We conducted a survey of the literature on face recognition (FR), an activity that is essential for social relations and their dynamics. Unlike the recognition of non facial objects, this type of recognition is a special process since it is based on the detection of individual features. The most characteristic clinical parameter of autistic subjects is their inability to relate socially, possibly due to the difficulty they have in processing faces, although they are more skilled at recognising objects.


We describe the two mechanisms involved in FR, one based on features and the other referring to the whole. The latter can be further divided into overall processing that allows a whole image to be compared with another previously assimilated image, and the processing of the arrangement of a face that is recognised as a whole. These may correspond to two different neuronal pathways. During the first days of life, the newborn baby has a predilection for faces in their feature and overall aspects, and processing of the arrangement is slower. Visual development in autistic children is erratic, similar to the level of a newborn infant, and their lack of interest for human faces is apparent during the first year of life, as they look at everything as if they were objects, that is, by features.

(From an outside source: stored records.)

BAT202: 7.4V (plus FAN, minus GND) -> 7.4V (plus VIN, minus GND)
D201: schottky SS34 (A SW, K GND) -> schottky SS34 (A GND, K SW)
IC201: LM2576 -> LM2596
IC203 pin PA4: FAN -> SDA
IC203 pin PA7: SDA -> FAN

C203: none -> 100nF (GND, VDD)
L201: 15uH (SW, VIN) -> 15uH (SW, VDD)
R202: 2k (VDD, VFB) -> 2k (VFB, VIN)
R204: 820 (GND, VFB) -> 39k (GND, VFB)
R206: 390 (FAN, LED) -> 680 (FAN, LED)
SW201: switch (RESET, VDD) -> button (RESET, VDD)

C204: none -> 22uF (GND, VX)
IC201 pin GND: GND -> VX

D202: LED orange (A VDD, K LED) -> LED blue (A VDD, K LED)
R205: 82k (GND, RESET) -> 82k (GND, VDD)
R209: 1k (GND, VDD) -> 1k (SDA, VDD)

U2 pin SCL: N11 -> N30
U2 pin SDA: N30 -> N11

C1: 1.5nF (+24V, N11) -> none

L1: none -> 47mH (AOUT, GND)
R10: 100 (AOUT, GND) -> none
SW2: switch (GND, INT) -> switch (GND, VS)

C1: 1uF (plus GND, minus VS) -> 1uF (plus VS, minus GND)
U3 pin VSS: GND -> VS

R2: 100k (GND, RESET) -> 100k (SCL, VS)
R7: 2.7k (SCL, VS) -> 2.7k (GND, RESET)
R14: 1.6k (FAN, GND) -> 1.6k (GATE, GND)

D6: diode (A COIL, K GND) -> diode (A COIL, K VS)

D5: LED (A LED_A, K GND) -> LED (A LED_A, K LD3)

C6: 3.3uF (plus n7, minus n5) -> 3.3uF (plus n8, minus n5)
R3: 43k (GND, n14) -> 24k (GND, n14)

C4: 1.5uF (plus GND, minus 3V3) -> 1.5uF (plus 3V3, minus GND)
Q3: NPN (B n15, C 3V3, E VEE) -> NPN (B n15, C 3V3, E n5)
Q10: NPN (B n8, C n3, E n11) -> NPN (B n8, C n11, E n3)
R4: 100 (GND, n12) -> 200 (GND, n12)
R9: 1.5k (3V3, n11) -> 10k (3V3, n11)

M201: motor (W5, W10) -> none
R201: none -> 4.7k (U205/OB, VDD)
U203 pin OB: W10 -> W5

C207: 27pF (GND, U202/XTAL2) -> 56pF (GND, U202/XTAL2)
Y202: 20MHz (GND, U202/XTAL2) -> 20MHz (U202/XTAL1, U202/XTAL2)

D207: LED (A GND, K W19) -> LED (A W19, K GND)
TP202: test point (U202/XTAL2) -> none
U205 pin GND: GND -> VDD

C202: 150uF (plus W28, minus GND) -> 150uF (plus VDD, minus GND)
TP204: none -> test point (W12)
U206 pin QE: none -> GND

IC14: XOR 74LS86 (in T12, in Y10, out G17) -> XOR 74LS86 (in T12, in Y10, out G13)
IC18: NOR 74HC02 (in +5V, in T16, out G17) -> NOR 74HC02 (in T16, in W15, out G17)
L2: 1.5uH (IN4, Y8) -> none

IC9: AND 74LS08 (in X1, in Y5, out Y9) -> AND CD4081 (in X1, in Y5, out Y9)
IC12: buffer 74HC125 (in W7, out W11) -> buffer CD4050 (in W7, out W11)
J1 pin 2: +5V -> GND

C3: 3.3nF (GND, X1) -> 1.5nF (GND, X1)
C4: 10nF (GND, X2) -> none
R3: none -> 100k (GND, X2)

The analysis of the literature enabled us to determine how FR mechanisms develop in the earliest days of the infant s life. It also highlighted the importance of the integrity of the pathway that facilitates stimulation for the recognition of facial arrangement, which is altered in autistic children perhaps from the peripheral area to the cortex. Further work on peripheral pathways and the fundamental cortical connections that are affected in autistic subjects will help us to understand the inefficiency of their facial arrangement recognition system.